- **Work to be completed**
Scan the data beneath this task and copy each line that includes "ring".

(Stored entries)
Segment Open

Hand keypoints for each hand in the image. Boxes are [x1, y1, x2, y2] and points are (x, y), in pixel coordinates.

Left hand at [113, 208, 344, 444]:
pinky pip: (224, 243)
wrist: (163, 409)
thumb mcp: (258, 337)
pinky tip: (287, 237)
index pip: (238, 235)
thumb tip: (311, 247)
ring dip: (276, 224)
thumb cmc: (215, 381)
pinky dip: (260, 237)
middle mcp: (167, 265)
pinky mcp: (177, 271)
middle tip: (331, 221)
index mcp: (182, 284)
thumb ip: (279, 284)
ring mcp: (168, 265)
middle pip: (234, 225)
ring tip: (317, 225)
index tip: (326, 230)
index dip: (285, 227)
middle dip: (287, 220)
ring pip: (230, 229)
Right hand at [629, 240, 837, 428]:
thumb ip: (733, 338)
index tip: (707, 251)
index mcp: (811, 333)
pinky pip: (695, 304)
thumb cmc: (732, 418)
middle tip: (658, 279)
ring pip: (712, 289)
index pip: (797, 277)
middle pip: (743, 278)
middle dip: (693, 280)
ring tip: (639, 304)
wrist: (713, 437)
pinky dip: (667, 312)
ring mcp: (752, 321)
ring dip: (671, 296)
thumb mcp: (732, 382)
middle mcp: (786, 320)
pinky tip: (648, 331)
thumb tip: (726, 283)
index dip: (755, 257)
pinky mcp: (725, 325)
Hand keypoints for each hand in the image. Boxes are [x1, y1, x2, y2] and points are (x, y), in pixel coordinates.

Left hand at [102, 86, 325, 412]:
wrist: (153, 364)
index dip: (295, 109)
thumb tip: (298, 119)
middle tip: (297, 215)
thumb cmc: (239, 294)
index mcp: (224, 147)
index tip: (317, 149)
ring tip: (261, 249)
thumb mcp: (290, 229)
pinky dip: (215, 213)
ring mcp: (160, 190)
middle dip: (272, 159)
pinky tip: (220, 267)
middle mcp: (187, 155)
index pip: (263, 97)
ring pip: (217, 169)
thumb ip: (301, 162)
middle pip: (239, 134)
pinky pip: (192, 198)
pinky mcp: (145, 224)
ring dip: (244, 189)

Segment Closed

- **Solution for this exercise**
ring dip: (276, 224)
ring mcp: (168, 265)
ring tip: (317, 225)
ring pip: (230, 229)
ring pip: (712, 289)
ring tip: (639, 304)
ring mcp: (752, 321)
ring dip: (671, 296)
ring tip: (261, 249)
ring mcp: (160, 190)
ring pip: (217, 169)
ring dip: (244, 189)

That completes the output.